Zhang Yanxiao, Lin Yu-Hsuan, Johnson Timothy D, Rozek Laura S, Sartor Maureen A
Department of Computational Medicine and Bioinformatics, Department of Biostatistics and Department of Environmental Health Sciences, School of Public Health, University of Michigan, Ann Arbor, MI 48109, USA.
Department of Computational Medicine and Bioinformatics, Department of Biostatistics and Department of Environmental Health Sciences, School of Public Health, University of Michigan, Ann Arbor, MI 48109, USA Department of Computational Medicine and Bioinformatics, Department of Biostatistics and Department of Environmental Health Sciences, School of Public Health, University of Michigan, Ann Arbor, MI 48109, USA.
Bioinformatics. 2014 Sep 15;30(18):2568-75. doi: 10.1093/bioinformatics/btu372. Epub 2014 Jun 3.
ChIP-Seq is the standard method to identify genome-wide DNA-binding sites for transcription factors (TFs) and histone modifications. There is a growing need to analyze experiments with biological replicates, especially for epigenomic experiments where variation among biological samples can be substantial. However, tools that can perform group comparisons are currently lacking.

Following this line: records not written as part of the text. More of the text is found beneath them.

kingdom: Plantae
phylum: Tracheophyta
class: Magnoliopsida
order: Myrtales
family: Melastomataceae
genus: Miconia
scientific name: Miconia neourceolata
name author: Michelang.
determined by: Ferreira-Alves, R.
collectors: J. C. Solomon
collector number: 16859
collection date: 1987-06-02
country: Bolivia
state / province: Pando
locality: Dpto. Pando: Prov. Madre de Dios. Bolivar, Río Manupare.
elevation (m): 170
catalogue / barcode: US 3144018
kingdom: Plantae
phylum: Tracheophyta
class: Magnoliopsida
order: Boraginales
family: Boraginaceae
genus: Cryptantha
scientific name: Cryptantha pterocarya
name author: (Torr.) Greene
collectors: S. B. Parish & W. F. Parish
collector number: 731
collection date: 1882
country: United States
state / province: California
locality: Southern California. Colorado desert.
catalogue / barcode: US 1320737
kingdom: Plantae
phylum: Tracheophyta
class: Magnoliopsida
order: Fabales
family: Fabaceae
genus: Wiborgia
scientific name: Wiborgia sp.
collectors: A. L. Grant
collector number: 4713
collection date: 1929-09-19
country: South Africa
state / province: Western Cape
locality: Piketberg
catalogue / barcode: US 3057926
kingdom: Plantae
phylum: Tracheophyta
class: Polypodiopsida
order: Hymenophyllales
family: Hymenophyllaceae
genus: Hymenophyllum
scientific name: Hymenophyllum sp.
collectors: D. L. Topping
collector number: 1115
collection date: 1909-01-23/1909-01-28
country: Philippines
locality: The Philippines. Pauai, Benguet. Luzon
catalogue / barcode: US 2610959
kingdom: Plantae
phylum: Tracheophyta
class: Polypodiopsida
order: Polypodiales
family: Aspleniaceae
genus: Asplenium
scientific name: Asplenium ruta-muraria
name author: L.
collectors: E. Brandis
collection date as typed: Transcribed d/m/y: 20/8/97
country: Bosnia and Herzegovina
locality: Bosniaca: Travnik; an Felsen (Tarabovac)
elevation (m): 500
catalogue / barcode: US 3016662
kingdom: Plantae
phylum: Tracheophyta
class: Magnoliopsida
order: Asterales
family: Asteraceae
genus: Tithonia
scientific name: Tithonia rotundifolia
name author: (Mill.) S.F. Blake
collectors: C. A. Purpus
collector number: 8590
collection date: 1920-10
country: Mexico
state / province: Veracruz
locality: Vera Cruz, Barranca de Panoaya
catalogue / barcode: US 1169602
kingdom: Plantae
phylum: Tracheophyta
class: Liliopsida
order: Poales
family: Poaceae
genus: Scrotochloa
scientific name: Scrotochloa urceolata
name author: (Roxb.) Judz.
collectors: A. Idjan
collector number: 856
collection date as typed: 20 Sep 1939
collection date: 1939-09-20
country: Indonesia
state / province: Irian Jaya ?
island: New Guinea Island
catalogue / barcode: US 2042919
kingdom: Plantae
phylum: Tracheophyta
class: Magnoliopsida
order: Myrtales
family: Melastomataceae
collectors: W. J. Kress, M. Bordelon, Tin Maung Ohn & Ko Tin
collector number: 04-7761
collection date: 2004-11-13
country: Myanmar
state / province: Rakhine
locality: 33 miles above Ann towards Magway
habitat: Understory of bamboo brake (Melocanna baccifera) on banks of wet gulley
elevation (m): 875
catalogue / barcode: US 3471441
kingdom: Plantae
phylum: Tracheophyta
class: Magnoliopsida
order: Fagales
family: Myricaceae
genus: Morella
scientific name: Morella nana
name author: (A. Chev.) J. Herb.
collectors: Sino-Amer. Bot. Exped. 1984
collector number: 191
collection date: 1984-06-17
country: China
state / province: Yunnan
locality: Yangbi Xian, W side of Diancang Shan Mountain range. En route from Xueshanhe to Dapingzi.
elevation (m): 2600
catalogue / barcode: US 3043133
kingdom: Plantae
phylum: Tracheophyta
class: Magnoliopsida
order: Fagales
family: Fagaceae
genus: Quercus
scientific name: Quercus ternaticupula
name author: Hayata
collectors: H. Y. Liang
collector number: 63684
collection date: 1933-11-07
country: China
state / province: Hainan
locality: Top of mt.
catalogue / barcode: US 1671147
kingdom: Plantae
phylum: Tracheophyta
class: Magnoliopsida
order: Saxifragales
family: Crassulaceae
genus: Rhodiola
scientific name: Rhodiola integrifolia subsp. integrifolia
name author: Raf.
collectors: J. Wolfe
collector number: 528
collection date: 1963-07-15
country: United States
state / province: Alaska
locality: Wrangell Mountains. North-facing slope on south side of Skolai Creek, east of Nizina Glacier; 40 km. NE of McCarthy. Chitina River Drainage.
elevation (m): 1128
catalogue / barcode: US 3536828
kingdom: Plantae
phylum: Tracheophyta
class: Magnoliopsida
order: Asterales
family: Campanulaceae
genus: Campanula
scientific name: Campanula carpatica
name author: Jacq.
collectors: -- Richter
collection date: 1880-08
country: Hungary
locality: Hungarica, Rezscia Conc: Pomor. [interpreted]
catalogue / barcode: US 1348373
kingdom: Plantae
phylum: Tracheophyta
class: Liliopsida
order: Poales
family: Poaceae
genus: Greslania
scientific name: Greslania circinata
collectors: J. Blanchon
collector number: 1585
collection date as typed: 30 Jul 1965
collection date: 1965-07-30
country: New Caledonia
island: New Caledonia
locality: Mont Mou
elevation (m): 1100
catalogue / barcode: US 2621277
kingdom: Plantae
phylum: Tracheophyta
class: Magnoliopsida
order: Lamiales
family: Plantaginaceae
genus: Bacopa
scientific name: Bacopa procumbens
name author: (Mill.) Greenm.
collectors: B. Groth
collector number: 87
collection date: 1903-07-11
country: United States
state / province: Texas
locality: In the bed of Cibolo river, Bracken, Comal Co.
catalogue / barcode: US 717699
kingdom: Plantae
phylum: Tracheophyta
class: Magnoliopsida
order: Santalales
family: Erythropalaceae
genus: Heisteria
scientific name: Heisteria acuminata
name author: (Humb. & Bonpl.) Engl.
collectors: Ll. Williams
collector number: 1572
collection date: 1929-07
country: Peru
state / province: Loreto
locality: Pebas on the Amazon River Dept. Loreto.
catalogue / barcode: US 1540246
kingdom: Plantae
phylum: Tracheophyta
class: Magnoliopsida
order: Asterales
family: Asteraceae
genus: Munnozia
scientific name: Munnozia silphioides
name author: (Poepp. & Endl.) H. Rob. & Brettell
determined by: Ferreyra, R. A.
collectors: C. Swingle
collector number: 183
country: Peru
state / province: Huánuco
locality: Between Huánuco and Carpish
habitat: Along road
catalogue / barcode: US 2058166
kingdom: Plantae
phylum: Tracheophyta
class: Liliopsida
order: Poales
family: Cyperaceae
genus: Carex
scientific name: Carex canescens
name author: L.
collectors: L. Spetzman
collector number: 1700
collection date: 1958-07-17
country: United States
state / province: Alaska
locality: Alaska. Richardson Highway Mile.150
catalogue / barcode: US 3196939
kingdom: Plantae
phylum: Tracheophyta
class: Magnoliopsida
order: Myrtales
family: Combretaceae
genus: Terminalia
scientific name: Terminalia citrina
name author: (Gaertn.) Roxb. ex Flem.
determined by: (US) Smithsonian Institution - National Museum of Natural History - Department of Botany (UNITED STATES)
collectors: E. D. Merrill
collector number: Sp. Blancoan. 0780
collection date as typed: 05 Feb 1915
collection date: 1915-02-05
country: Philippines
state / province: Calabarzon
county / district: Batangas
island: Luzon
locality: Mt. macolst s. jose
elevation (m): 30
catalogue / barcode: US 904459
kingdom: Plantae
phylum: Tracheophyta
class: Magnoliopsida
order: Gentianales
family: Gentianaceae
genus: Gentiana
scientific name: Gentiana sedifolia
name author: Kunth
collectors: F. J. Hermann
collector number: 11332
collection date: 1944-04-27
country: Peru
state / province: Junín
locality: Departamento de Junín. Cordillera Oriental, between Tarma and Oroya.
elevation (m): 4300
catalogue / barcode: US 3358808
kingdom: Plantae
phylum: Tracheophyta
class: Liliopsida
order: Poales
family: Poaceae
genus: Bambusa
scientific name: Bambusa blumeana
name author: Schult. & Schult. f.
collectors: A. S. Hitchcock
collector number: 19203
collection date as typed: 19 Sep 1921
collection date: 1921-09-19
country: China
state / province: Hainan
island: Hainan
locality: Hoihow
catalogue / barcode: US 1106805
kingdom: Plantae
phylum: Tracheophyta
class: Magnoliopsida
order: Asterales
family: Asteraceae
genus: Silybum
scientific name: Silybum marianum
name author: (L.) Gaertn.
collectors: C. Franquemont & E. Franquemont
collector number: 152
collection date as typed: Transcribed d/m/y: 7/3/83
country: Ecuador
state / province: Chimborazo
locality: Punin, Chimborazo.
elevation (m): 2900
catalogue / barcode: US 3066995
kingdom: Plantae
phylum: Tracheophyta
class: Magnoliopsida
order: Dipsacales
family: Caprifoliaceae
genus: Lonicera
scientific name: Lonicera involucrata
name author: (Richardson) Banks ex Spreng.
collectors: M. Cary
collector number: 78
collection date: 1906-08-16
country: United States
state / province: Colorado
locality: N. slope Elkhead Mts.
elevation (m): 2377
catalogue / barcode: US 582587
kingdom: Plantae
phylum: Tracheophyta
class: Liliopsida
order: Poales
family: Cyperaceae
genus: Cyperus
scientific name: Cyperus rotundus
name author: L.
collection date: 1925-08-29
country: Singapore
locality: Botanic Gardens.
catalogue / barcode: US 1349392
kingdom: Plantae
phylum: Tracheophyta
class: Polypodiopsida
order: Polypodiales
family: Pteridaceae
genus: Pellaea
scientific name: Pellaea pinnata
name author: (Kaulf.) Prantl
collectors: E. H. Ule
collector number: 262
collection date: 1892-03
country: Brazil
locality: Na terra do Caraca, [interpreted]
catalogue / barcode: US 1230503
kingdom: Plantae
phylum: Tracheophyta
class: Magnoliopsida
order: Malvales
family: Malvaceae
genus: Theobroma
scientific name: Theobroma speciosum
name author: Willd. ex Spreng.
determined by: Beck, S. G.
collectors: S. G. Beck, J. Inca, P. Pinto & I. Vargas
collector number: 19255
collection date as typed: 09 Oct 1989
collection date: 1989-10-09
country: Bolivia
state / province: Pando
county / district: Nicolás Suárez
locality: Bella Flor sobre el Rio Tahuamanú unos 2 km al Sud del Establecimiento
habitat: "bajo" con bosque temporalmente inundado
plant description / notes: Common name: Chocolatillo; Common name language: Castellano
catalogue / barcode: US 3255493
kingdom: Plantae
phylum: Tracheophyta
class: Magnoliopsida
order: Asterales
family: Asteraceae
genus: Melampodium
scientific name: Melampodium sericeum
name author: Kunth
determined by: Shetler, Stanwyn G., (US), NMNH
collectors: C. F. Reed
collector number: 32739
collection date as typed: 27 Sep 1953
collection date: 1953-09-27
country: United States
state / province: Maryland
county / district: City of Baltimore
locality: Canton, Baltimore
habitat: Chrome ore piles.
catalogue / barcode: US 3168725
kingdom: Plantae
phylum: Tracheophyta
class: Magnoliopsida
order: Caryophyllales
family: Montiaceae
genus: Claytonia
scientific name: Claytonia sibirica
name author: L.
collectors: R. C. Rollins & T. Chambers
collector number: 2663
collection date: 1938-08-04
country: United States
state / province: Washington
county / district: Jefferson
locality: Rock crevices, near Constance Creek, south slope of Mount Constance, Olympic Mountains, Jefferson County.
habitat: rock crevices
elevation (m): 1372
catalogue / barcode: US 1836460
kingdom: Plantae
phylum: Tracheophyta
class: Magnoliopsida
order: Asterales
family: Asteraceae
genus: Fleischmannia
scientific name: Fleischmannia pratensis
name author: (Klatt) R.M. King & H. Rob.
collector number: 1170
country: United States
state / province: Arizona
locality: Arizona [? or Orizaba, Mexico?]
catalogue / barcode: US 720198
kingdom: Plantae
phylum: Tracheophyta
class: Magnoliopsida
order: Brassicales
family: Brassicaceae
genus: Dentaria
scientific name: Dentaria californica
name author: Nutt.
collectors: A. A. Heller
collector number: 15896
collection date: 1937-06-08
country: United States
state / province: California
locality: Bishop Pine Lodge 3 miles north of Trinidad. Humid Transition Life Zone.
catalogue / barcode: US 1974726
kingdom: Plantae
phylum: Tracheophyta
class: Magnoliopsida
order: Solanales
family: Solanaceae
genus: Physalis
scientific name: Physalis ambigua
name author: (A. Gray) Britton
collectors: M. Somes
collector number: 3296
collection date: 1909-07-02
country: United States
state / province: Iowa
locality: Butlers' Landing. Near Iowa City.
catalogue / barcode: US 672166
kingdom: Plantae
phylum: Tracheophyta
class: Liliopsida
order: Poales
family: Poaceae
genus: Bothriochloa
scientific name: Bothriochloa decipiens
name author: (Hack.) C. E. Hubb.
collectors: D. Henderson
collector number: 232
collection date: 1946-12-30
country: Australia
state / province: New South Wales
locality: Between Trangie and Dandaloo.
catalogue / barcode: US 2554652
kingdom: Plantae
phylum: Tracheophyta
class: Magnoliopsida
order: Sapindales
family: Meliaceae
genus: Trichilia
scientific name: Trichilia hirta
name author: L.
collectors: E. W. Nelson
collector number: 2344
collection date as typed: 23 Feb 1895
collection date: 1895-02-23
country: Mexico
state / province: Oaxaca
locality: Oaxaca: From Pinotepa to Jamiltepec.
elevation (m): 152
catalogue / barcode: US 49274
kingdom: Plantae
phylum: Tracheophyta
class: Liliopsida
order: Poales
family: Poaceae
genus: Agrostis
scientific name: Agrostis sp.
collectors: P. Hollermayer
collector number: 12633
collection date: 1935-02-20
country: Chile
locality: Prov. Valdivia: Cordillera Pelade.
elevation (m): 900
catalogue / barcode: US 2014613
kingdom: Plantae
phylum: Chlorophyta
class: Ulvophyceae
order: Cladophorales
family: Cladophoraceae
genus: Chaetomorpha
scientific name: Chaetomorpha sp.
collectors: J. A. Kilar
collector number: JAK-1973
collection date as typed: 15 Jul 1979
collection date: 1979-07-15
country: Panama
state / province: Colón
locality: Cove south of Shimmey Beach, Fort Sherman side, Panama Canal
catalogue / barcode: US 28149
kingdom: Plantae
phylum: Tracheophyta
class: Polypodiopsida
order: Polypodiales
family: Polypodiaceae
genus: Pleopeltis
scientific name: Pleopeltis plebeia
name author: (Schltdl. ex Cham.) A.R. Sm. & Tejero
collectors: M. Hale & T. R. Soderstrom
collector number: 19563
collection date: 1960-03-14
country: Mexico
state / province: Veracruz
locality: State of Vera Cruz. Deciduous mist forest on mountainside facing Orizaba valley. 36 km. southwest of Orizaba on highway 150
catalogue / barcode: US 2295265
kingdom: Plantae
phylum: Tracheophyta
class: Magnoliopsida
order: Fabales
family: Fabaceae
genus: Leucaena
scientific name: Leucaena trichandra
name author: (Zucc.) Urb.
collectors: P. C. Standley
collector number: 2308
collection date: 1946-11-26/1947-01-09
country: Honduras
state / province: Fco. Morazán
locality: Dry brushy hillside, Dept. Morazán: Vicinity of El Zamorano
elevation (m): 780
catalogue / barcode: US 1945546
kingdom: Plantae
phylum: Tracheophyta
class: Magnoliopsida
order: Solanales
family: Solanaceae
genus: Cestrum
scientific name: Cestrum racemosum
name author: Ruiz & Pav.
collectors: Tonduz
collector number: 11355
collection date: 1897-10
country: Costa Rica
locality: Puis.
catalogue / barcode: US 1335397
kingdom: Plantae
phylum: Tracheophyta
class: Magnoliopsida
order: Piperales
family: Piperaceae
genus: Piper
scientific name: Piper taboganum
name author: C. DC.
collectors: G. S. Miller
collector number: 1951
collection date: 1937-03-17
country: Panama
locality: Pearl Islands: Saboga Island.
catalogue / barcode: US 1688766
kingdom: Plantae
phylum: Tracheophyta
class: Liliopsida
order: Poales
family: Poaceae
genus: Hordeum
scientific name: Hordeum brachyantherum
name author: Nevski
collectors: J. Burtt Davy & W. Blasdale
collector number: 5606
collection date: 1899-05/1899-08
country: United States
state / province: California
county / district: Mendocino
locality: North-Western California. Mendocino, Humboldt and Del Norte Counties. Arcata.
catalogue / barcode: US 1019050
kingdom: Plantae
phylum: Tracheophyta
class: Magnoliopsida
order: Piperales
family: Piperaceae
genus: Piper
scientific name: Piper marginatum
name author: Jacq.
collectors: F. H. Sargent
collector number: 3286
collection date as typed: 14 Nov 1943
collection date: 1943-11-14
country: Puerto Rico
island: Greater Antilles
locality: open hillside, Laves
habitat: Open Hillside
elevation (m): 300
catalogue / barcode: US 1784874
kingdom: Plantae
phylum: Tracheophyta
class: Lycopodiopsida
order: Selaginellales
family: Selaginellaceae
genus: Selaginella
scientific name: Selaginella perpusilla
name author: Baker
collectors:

We present a peak-calling prioritization pipeline (PePr) for identifying consistent or differential binding sites in ChIP-Seq experiments with biological replicates. PePr models read counts across the genome among biological samples with a negative binomial distribution and uses a local variance estimation method, ranking consistent or differential binding sites more favorably than sites with greater variability. We compared PePr with commonly used and recently proposed approaches on eight TF datasets and show that PePr uniquely identifies consistent regions with enriched read counts, high motif occurrence rate and known characteristics of TF binding based on visual inspection. For histone modification data with broadly enriched regions, PePr identified differential regions that are consistent within groups and outperformed other methods in scaling False Discovery Rate (FDR) analysis.
染色质免疫沉淀测序(ChIP-Seq)是识别全基因组范围内转录因子(TFs)的DNA结合位点和组蛋白修饰的标准方法。对于生物重复实验的分析需求日益增长,特别是对于生物样本间差异可能很大的表观基因组实验。然而,目前缺乏能够进行组间比较的工具。
我们提出了一种峰检测优先级流程(PePr),用于在具有生物重复的ChIP-Seq实验中识别一致或差异结合位点。PePr使用负二项分布对生物样本间全基因组的读数计数进行建模,并采用局部方差估计方法,相比于具有更大变异性的位点,更有利于对一致或差异结合位点进行排名。我们在八个TF数据集上,将PePr与常用和最近提出的方法进行了比较,结果表明,基于目视检查,PePr能独特地识别出具有富集读数计数、高基序出现率以及TF结合已知特征的一致区域。对于具有广泛富集区域的组蛋白修饰数据,PePr识别出组内一致的差异区域,并且在错误发现率(FDR)分析的规模上优于其他方法。